Back in 2011 our research consultancy team had collected quite a lot of interesting data for one of our clients. While previously we would put all of it in a report, print it out, and call it a day, one of my colleagues at the time proposed to make the results into an interactive dashboard instead. The client agreed – now we only needed to build a dashboard!
Now remember this was back in 2011 – the same year Internet Explorer 9 and Power BI were released. Big data was not a thing yet and most of our data collection and analysis relied on manual data wrangling in Excel. This meant that we could probably create the dashboard and prepare all the analysis in Excel just fine, but how were we going to put this on the web? We decided to contract a web development agency to develop a content management system of sorts – with special support for displaying charts based on CSVs and Highcharts.
At the time, our client was very impressed – the charts animated! Still the maintenance of such a dashboard required a lot of handwork. Meanwhile we managed to highly structure the underlying data in what became to look more and more like an actual database. Couldn’t we just upload this database to some database system and use that directly?
In 2012 I came on board fresh out of college. I had quite some knowledge of web development – HTML, PHP, MySQL and a sprinkle of JavaScript had provided me with quite a nice side job while I was still studying. At the time I was always very excited to try new technologies – NoSQL! MongoDB! – and so I quickly noticed Google Blockly, which was released in May that year. As a side project I began to hack on the dashboarding software by the end of 2012 and tried to integrate the library.
The first prototype was quickly up and running and proved to be quite interesting. For the first time, my Excel-savvy colleagues could interact with a database without having to learn the language to do so. Instead, they could drag and drop colorful puzzle pieces (which, initially at least, did require some explaining to fellow colleagues whose eyes would fall on screens showing what at first appears like a child’s game).
The system quickly converged thanks to user feedback to what it essentially still looks like today – a demo is below.
How does this work? In the blockly editor, our system injects various puzzle pieces that correspond to operations in SQL: select, order, group, et cetera. Additionally users could add new puzzle pieces representing data sources, such as a plain old CSV file or (a little later) tables in MySQL. These puzzle pieces could then be combined in a way that actually quite closely resembles relational algebra (the puzzle pieces being functions that ‘project’, ‘select’, ‘rename’, ‘join’ et cetera, taking other puzzle pieces as their inputs).
When a chart is saved, we obtain the puzzle lay-out (as XML) as well as a JSON representation of the query. This JSON more or less looks like this:
{
"op": "order",
"by": "amount",
"ascending": true,
"from": {
"op": "select",
"from": { "op": "file", "id": 1337 },
"field": "name",
"value": { "op": "const", "value": "Tommy" }
}
}
Our system then takes this JSON and executes it. At first this was implemented as recursive function calls, with functions (in PHP) mapping to the different ‘ops’, e.g.:
order(select(file(1337), "name", value("Tommy")), "amount", true)

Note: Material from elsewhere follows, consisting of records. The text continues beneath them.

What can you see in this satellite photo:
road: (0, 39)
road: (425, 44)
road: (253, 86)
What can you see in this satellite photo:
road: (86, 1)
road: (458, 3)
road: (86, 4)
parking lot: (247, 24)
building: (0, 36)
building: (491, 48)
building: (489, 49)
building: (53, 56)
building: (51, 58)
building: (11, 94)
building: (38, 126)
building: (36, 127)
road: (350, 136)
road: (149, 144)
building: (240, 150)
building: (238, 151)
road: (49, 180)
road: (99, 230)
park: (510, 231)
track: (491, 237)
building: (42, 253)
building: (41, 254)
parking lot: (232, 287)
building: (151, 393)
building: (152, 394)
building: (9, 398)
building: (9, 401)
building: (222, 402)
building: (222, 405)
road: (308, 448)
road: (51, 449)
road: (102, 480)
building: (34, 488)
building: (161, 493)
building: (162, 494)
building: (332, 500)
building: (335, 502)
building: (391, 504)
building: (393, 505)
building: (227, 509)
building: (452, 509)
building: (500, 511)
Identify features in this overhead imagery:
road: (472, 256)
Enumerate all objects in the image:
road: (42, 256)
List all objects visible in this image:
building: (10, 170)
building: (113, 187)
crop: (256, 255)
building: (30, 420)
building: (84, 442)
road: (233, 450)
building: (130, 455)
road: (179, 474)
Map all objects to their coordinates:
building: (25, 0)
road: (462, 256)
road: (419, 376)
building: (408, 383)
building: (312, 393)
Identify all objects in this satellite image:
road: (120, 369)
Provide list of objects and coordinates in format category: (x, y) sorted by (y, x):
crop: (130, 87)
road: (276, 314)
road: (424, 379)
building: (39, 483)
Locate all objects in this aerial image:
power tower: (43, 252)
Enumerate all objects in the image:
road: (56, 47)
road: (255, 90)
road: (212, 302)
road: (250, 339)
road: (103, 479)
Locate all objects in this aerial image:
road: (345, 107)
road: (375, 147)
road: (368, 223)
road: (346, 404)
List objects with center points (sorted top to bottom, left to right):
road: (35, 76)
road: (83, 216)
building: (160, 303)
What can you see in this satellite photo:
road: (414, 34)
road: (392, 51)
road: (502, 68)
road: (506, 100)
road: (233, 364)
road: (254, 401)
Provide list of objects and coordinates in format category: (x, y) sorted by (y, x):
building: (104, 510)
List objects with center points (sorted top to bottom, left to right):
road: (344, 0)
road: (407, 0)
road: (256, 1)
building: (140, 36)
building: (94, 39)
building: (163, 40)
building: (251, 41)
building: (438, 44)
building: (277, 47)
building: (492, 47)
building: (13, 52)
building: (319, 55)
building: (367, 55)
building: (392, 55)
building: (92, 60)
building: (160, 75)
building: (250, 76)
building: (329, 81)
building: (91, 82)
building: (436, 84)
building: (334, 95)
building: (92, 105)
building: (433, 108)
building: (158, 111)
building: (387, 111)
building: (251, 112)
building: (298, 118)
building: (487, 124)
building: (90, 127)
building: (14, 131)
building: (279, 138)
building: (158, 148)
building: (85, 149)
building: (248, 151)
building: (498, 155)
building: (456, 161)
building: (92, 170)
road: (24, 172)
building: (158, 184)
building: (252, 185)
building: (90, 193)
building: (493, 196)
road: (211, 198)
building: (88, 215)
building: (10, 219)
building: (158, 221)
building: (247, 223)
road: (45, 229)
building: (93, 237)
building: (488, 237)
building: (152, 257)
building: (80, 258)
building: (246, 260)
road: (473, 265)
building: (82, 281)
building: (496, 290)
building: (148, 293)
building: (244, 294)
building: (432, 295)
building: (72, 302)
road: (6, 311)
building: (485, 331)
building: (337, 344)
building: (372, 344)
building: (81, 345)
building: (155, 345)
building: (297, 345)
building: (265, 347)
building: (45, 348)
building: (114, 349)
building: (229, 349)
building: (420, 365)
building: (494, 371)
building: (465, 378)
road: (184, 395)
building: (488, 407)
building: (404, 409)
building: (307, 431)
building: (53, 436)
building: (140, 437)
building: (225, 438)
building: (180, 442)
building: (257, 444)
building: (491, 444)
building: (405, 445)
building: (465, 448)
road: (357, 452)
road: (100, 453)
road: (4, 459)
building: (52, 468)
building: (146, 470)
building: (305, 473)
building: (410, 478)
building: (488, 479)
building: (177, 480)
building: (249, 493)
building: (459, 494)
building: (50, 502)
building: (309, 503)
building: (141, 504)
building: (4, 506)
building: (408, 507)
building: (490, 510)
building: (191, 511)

The data would be passed around as plain PHP arrays-of-objects. PHP was however not very fast and at some point we had to resort to Facebook’s ‘Hip-Hop VM’ or HHVM to make this usable – fun times!).
When I wanted to add support for MySQL tables, I quickly realized that downloading all data into PHP arrays was not going to be an ideal solution. Instead, I tried to convert the ‘ops’ to SQL code so I would only have to download the actual result of the query. Additionally my queries would make use of the database’s indexes which of course is good for performance. The main issue is that of course, my colleagues didn’t care about the difference between MySQL and the good old CSV files, and the system needed to support mixing the two.
Eventually I ended up with a fairly sophisticated execution engine, that could execute parts of a ‘puzzle’ in SQL. Then, when a CSV entered the mix, it would (based on heuristics) decide to either download the intermediate result from the database (and continue in-memory) or upload the in-memory result to a temporary table in MySQL and continue in SQL (this actually proved to be the quickest way to execute e.g. joins between an SQL table and a CSV, which commonly happened). This also allowed to implemented several ops that were difficult in SQL (e.g. pivot tables – these were done partially in SQL and partially in-memory).
Finally, interactivity was added. The ‘puzzles’ could be partially executed, up to a point where user input was required. Then, the user would be asked to select values, and the puzzle would be re-executed, now with the required parameters.
Of course my colleagues managed to find the limits of this system each and every time. Below is a picture of (the top part of) an example of a ginormous puzzle, of which there are many in the system still today.
Interestingly, many colleagues who started out with the puzzle pieces moved on to learn SQL afterwards. As time progressed, this knowledge became more widespread, and we actually hired data scientists and other people who already knew SQL. Still, to this day, the now infamous ‘puzzle pieces’ prove an invaluable tool in our projects.